The Employment Appeal Tribunal in the ASDA stores equal pay litigation has upheld the Tribunal’s decision that female claimants in retail stores can compare their pay with higher paid men in distribution centres.
This case concerns around 7,000 claimants working in the retail division of ASDA and has potentially significant implications for the retail sector. The claimants assert that they do work of equal value with workers in ASDA's distribution division, who are predominantly male. ASDA tried to argue that because the stores and distribution centres were in different locations, with different pay arrangements, female retail workers could not compare their pay with the men in the distribution centres. However, the Tribunal found that there were common terms and conditions across the different locations so the claims could proceed. Asda appealed but the Employment Appeal Tribunal has upheld the Tribunal’s decision.

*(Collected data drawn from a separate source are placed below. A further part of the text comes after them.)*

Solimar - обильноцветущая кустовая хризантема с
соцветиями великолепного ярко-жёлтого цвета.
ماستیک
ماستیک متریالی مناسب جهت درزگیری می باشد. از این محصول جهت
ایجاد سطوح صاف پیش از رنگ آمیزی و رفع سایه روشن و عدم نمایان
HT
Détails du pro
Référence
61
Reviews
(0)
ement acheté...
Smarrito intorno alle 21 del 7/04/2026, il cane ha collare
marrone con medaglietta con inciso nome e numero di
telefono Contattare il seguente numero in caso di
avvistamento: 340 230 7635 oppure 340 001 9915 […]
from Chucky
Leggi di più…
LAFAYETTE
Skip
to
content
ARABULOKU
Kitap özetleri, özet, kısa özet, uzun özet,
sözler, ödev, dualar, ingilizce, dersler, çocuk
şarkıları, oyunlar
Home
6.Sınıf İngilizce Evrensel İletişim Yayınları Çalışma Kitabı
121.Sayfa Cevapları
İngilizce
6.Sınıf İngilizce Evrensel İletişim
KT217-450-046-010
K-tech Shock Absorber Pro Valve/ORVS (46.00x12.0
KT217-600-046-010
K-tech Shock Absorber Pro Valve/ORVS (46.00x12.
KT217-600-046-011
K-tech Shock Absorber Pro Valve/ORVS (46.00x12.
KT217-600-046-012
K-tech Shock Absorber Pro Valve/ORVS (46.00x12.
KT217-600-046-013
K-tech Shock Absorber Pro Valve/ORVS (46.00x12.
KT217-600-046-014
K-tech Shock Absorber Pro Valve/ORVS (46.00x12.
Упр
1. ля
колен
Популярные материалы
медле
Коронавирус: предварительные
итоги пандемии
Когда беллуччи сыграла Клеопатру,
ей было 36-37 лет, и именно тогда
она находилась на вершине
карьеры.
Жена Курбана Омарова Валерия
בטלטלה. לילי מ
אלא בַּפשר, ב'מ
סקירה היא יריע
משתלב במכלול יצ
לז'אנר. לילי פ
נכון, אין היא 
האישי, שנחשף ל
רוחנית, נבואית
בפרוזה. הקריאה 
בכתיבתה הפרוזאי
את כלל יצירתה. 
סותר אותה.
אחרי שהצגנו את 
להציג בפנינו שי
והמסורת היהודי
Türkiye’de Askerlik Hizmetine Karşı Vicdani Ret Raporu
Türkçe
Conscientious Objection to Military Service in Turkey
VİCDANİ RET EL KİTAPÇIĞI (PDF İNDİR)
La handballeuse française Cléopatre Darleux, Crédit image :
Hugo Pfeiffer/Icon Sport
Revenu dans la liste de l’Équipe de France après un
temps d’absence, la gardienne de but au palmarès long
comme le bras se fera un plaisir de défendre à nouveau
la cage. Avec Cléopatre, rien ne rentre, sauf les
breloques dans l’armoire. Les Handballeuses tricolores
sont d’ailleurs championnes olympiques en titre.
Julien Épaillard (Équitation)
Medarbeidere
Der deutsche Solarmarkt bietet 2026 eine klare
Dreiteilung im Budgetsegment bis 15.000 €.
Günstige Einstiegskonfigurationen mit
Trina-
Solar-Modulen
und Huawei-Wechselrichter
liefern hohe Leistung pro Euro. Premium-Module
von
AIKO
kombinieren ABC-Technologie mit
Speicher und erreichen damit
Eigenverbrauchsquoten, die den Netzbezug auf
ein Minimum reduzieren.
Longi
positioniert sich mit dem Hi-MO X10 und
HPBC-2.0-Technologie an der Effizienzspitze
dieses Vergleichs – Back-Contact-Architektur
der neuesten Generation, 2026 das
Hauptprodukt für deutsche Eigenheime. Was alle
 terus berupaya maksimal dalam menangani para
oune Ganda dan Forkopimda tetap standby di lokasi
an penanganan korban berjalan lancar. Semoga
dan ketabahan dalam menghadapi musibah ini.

The Employment Appeal Tribunal held that a comparison was permitted because:
- The Claimants’ and comparators’ pay, and terms and conditions, come from a “single source”;
- There are common terms and conditions across the different locations; and
- Comparison may be made with a hypothetical comparator where no actual comparator works at the claimant’s establishment.
The claimants must still show they carry out work of equal value to their males comparators in the distribution centres. If they succeed in that argument then ASDA will then have the opportunity to show that it has a "material factor defence" which could justify the pay disparity.
The Employment Appeal Tribunal has given Asda permission to appeal to the Court of Appeal.
Matthew Potter comments: "This case has potentially significant implications for the retail sector. ASDA has been given permission to appeal to the Court of Appeal so this might not be the final word on the issue of whether the retail workers can compare themselves with their colleagues in the distribution centres".